══ Passage to read

For consistent performance results, especially in production-like environments, it is recommended to use the following JVM flags:

  • -server: Use the Java HotSpot Server VM.
  • -Xmx512M: Set the maximum heap size.
  • -XX:+AlwaysPreTouch: Pre-touch memory pages during JVM startup.
  • -XX:PerBytecodeRecompilationCutoff=10000: Increase the threshold for bytecode recompilation.
  • -XX:PerMethodRecompilationCutoff=10000: Increase the threshold for method recompilation.

Example with optimized flags:

java -server -Xmx512M -XX:+AlwaysPreTouch -XX:PerBytecodeRecompilationCutoff=10000 -XX:PerMethodRecompilationCutoff=10000 -jar target/phileas-benchmark-cmd-jar-with-dependencies.jar all mask_all 1 15000

Parameters

  • document: The document to use for the benchmark. Use all to run against all available documents or specify a specific document name (e.g., gettysberg_address).
  • redactor: The redactor configuration to use (e.g., mask_all, mask_credit_cards).
  • repetitions: Number of times to repeat the workload.
  • workload_millis: Duration of each workload in milliseconds.
  • output_format: (Optional) Set to json for JSON output. Defaults to CSV-like console output.

Examples

Run workloads across all documents:

java -server -Xmx512M -jar target/phileas-benchmark-cmd-jar-with-dependencies.jar all mask_all 1 15000

Run workloads for a specific document with JSON output:

java -server -Xmx512M -jar target/phileas-benchmark-cmd-jar-with-dependencies.jar gettysberg_address mask_credit_cards 1 1000 json

Available Documents

  • hello_world (11 chars)

════
══ Provided data

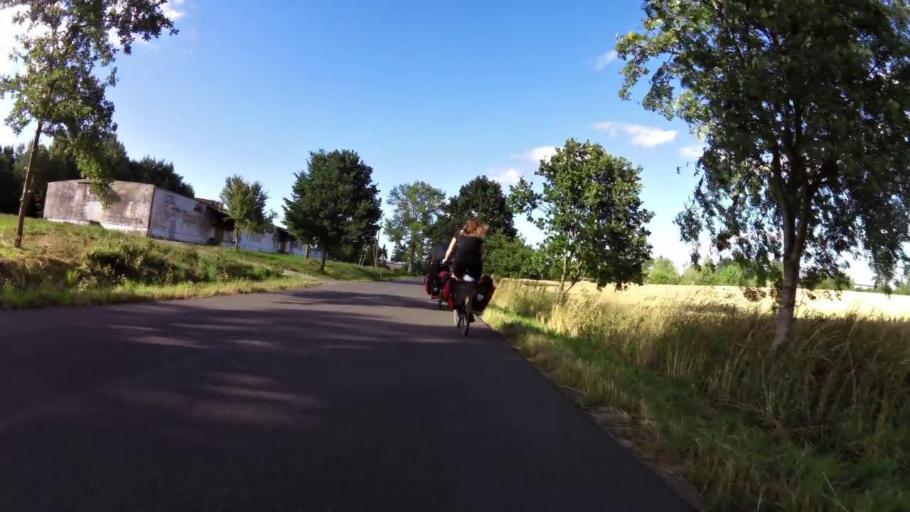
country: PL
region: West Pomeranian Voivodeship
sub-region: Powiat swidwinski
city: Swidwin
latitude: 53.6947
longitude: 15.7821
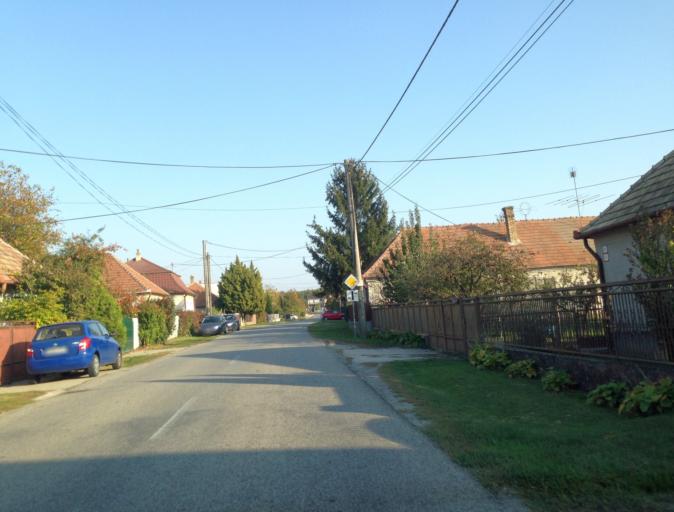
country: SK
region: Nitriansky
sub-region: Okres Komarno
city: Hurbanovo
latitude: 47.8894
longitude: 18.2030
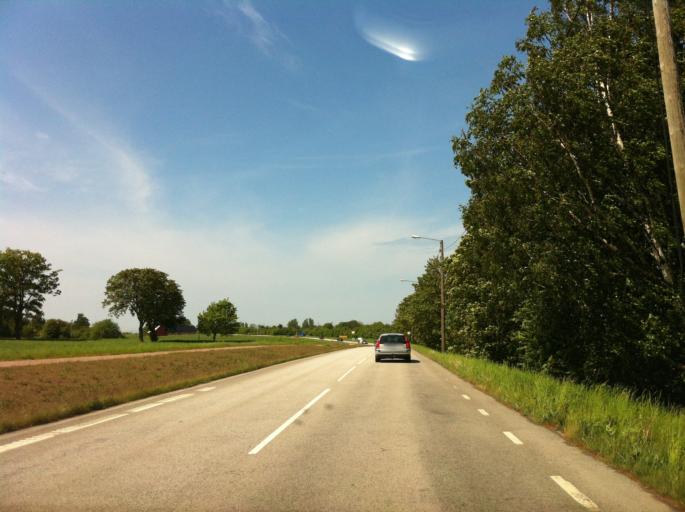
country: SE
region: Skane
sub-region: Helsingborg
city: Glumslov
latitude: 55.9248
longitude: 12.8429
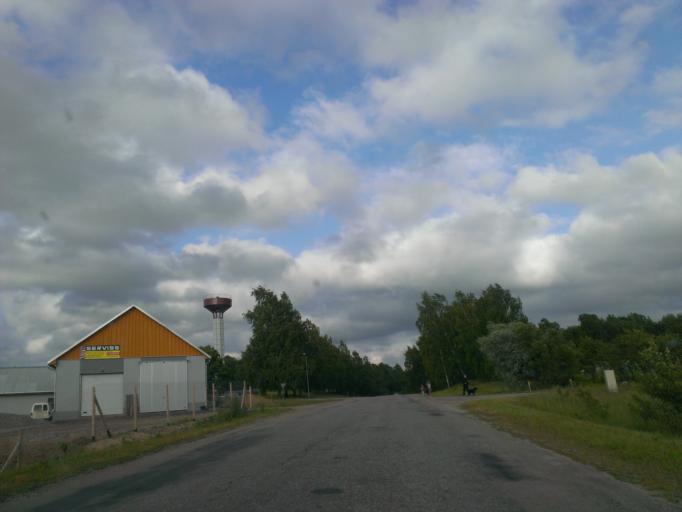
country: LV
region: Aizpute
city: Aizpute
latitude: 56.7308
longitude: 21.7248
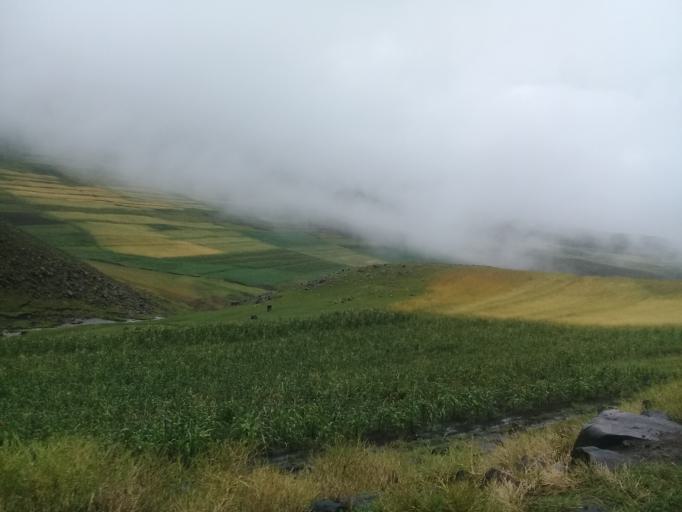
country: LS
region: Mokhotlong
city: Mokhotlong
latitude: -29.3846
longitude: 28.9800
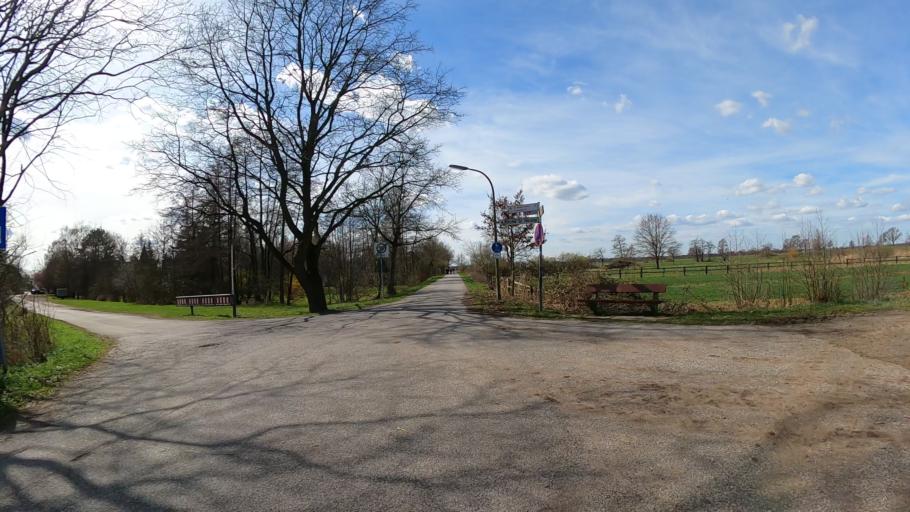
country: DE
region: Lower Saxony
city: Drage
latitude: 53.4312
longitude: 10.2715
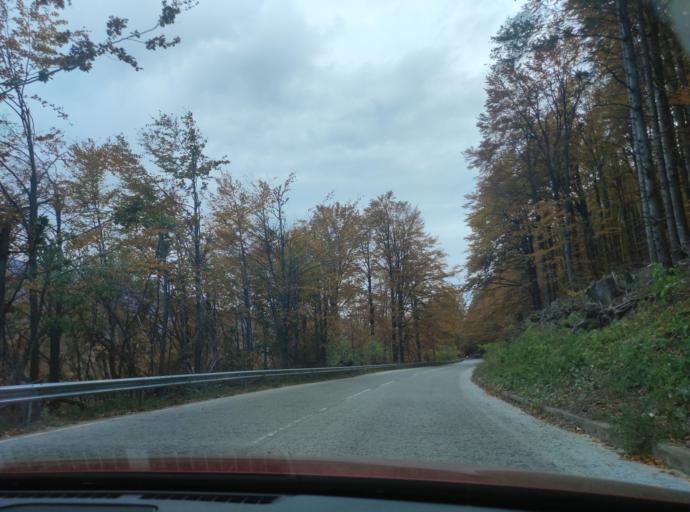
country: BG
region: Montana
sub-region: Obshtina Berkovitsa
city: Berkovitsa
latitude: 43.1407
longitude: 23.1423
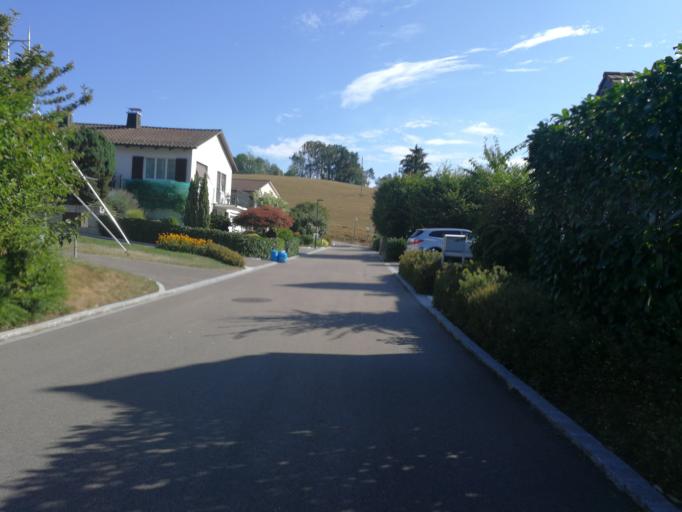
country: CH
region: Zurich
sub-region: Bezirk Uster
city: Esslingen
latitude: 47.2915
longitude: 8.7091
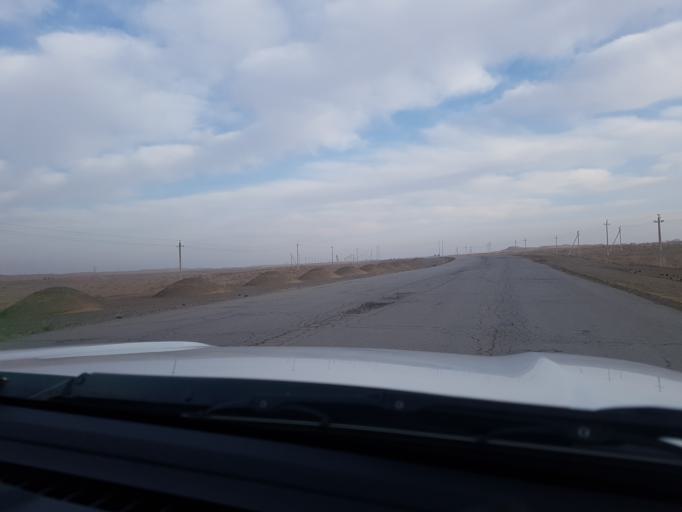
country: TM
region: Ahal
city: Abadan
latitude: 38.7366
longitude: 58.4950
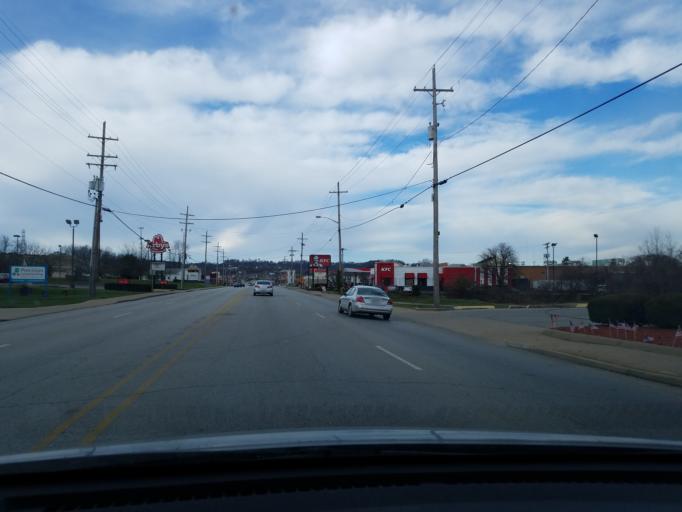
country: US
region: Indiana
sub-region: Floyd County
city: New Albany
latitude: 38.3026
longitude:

════

Required tasks —
[1] Shorten the part of the benchmark notes that begins "For consistent performance results" into a brief list. Keep each flag and what it does.
[2] Return every line of the entries that contains the string "longitude". Case counts.

Answer list —
[1]
Recommended JVM flags for consistent performance results, especially in production-like environments:
- -server: use the Java HotSpot Server VM
- -Xmx512M: set the maximum heap size
- -XX:+AlwaysPreTouch: pre-touch memory pages at JVM startup
- -XX:PerBytecodeRecompilationCutoff=10000: raise the bytecode recompilation threshold
- -XX:PerMethodRecompilationCutoff=10000: raise the method recompilation threshold

[2]
longitude: 15.7821
longitude: 18.2030
longitude: 12.8429
longitude: 21.7248
longitude: 28.9800
longitude: 10.2715
longitude: 23.1423
longitude: 8.7091
longitude: 58.4950
longitude:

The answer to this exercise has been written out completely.